• Task brief: Could you convert the rows below into a JSON list of strings, one string per line, starting at the line containing "Дайджест СМИ" and ending at the line containing "中国产业链创新峰会 官方举办平", with both of those lines included? Omit blank lines and leave the pictures out.

Records supplied section start

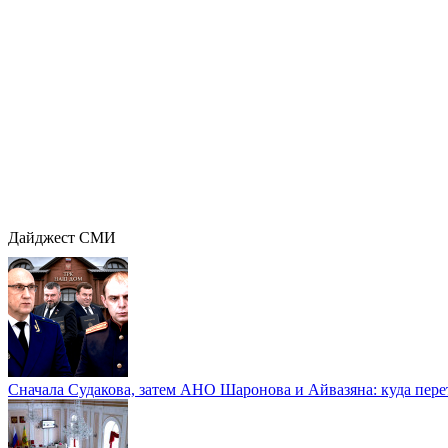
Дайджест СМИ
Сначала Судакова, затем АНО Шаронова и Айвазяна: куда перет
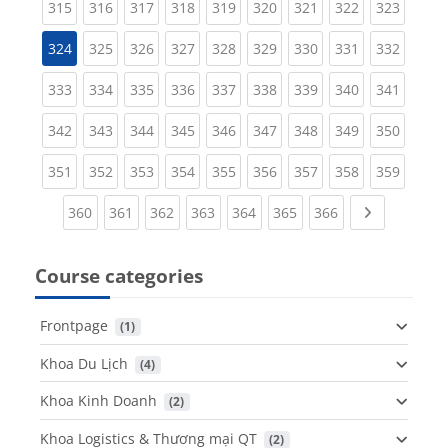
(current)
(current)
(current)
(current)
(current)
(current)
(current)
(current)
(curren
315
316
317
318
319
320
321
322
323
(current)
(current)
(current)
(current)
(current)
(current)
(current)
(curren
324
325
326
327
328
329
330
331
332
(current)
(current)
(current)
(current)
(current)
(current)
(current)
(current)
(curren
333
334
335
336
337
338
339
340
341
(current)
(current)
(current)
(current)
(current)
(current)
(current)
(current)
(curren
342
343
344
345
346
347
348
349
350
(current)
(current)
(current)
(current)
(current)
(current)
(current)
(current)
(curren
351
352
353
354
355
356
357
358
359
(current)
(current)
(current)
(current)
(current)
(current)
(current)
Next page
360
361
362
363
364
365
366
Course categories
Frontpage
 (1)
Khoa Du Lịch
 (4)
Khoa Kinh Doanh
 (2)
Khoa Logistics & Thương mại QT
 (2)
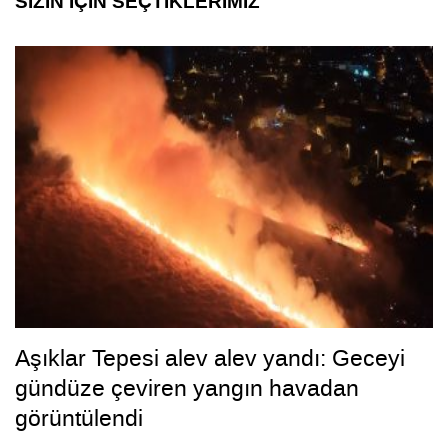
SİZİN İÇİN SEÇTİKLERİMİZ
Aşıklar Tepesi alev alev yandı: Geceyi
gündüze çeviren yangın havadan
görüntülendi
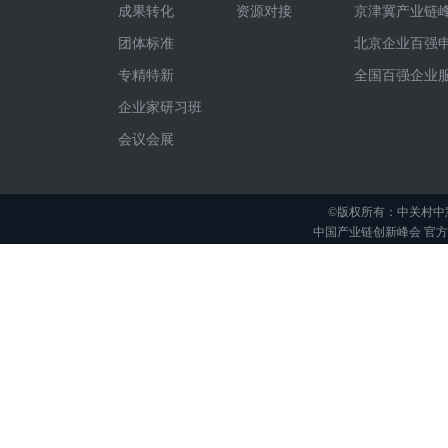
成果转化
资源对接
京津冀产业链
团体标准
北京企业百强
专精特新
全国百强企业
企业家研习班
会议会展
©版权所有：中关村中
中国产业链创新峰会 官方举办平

Records supplied section end
Records supplied section start

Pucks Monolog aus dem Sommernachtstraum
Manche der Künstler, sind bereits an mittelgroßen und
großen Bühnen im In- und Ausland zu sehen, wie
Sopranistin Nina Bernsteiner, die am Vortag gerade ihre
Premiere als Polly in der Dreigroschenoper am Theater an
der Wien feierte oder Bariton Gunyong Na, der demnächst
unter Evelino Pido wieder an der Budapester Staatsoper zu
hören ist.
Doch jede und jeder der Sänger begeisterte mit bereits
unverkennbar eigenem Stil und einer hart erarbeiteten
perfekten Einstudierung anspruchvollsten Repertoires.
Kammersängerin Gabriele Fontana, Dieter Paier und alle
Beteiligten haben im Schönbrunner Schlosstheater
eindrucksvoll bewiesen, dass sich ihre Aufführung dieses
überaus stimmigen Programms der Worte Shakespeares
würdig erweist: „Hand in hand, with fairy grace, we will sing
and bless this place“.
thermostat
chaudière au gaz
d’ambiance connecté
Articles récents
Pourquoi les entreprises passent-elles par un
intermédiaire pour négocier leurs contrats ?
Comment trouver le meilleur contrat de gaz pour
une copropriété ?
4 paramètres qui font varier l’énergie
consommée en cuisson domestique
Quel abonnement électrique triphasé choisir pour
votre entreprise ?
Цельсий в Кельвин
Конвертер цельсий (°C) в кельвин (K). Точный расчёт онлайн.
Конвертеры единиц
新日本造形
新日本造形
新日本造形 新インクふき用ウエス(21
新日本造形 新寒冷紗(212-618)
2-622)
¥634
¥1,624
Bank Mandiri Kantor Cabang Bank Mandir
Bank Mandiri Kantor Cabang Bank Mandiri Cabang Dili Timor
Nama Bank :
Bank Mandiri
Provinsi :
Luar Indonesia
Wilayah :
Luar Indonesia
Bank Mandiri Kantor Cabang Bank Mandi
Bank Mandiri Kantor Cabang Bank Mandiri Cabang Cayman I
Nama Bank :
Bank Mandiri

Records supplied section end

• Solution for this task:
[
  "Дайджест СМИ",
  "Сначала Судакова, затем АНО Шаронова и Айвазяна: куда перет",
  "(current)",
  "(current)",
  "(current)",
  "(current)",
  "(current)",
  "(current)",
  "(current)",
  "(current)",
  "(curren",
  "315",
  "316",
  "317",
  "318",
  "319",
  "320",
  "321",
  "322",
  "323",
  "(current)",
  "(current)",
  "(current)",
  "(current)",
  "(current)",
  "(current)",
  "(current)",
  "(curren",
  "324",
  "325",
  "326",
  "327",
  "328",
  "329",
  "330",
  "331",
  "332",
  "(current)",
  "(current)",
  "(current)",
  "(current)",
  "(current)",
  "(current)",
  "(current)",
  "(current)",
  "(curren",
  "333",
  "334",
  "335",
  "336",
  "337",
  "338",
  "339",
  "340",
  "341",
  "(current)",
  "(current)",
  "(current)",
  "(current)",
  "(current)",
  "(current)",
  "(current)",
  "(current)",
  "(curren",
  "342",
  "343",
  "344",
  "345",
  "346",
  "347",
  "348",
  "349",
  "350",
  "(current)",
  "(current)",
  "(current)",
  "(current)",
  "(current)",
  "(current)",
  "(current)",
  "(current)",
  "(curren",
  "351",
  "352",
  "353",
  "354",
  "355",
  "356",
  "357",
  "358",
  "359",
  "(current)",
  "(current)",
  "(current)",
  "(current)",
  "(current)",
  "(current)",
  "(current)",
  "Next page",
  "360",
  "361",
  "362",
  "363",
  "364",
  "365",
  "366",
  "Course categories",
  "Frontpage",
  " (1)",
  "Khoa Du Lịch",
  " (4)",
  "Khoa Kinh Doanh",
  " (2)",
  "Khoa Logistics & Thương mại QT",
  " (2)",
  "SİZİN İÇİN SEÇTİKLERİMİZ",
  "Aşıklar Tepesi alev alev yandı: Geceyi",
  "gündüze çeviren yangın havadan",
  "görüntülendi",
  "成果转化",
  "资源对接",
  "京津冀产业链",
  "团体标准",
  "北京企业百强",
  "专精特新",
  "全国百强企业",
  "企业家研习班",
  "会议会展",
  "©版权所有：中关村中",
  "中国产业链创新峰会 官方举办平"
]